The next afternoon, I went back to Popi’s little taverna down by the beach.  My friends were all assembled there and after a cold Mythos beer, I recounted to them what had transpired the previous evening with the “Lady of the Night”.  My friends were appalled at the audacity of the woman and concluded that she must have been a true professional and had most likely committed this act many times before.  I completely agreed with their assessment.  Then, one of my friends, smiling, said, “You know, Bobby, you probably would have come out ahead if you had just accepted her discounted offer of only 20  Euros when she re-entered your apartment that first night.”  All of my friends couldn’t help but laugh, and I couldn’t resist joining in either.  After all, 20 Euros would have been a lot less than 70 to 120 Euros!  LOL.

Your Friend and Fellow “Silent Warrior”,

Bobby (Bob) Armistead

Friday, July 5, 2013


Dear Friends,

I think there comes a time in every man’s (or woman’s) life when he comes to the realization that an apology of the most profound nature and of the most sincere proportions are in order.  After careful self-analysis I have now come to that same conclusion.

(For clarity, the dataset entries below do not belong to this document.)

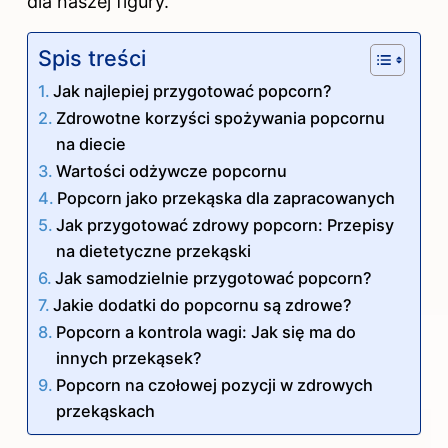
dla naszej figury.
Spis treści
Jak najlepiej przygotować popcorn?
Zdrowotne korzyści spożywania popcornu
na diecie
Wartości odżywcze popcornu
Popcorn jako przekąska dla zapracowanych
Jak przygotować zdrowy popcorn: Przepisy
na dietetyczne przekąski
Jak samodzielnie przygotować popcorn?
Jakie dodatki do popcornu są zdrowe?
Popcorn a kontrola wagi: Jak się ma do
innych przekąsek?
Popcorn na czołowej pozycji w zdrowych
przekąskach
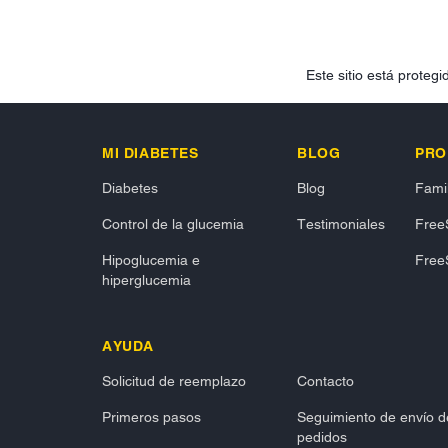
Este sitio está prote
MI DIABETES
BLOG
PRO
Diabetes
Blog
Famil
Control de la glucemia
Testimoniales
FreeS
Hipoglucemia e
FreeS
hiperglucemia
AYUDA
Solicitud de reemplazo
Contacto
Primeros pasos
Seguimiento de envío d
pedidos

If you examine my little site here, you will notice that my last entry was dated and posted on May 25, 2012.  That means that it has been almost one year and two months since I have placed my fingers on my laptop keyboard to post an article, story, observation or a comment here.  Even though I have been woefully derelict in my obligations to those who read and follow my blog, many of you have continued to visit this site and to read or re-read many of the entries and stories posted here.  To those of you who have not given up in despair, I must commend you.  And, to those who have not been critical of my negligence, I must thank you.

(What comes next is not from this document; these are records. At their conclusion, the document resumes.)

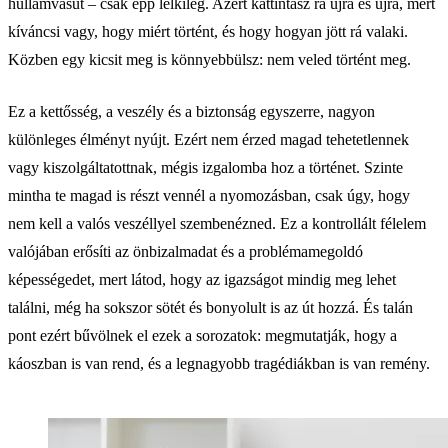
hullámvasút – csak épp lelkileg. Azért kattintasz rá újra és újra, mert
kíváncsi vagy, hogy miért történt, és hogy hogyan jött rá valaki.
Közben egy kicsit meg is könnyebbülsz: nem veled történt meg.
Ez a kettősség, a veszély és a biztonság egyszerre, nagyon
különleges élményt nyújt. Ezért nem érzed magad tehetetlennek
vagy kiszolgáltatottnak, mégis izgalomba hoz a történet. Szinte
mintha te magad is részt vennél a nyomozásban, csak úgy, hogy
nem kell a valós veszéllyel szembenézned. Ez a kontrollált félelem
valójában erősíti az önbizalmadat és a problémamegoldó
képességedet, mert látod, hogy az igazságot mindig meg lehet
találni, még ha sokszor sötét és bonyolult is az út hozzá. És talán
pont ezért bűvölnek el ezek a sorozatok: megmutatják, hogy a
káoszban is van rend, és a legnagyobb tragédiákban is van remény.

I can’t produce a single legitimate excuse for having neglected this site for over one year.  Perhaps I was simply “burned out”, or maybe I had “writer’s block” or a serious “brain cramp”.  One person even suggested that perhaps I just needed to visit Crete for myself once and not feel burdened to spend so much time writing, researching, revising and then re-writing commentaries and articles for this site.  Maybe they are right...or maybe I was just plain lazy.  At any rate, it is now that I offer the apology that I have been talking about, and I hope that those of you who read and follow my blog can accept my apology and forgive me for my gross negligence!  “I apologize!”  There I said it!

Now that I have cleared my conscience, perhaps I can straightaway resume my writing and hopefully provide you with some interesting insights concerning Crete, or stories that might enlighten you or maybe even humor you.  And, in the future, if you should  sense that I am beginning to once again neglect my duties here, please leave a comment at the end of one of my entries and proceed to  kick the literary s#!t out of  me!!!

Thanks again for your patience, your indulgence but mostly for your loyalty.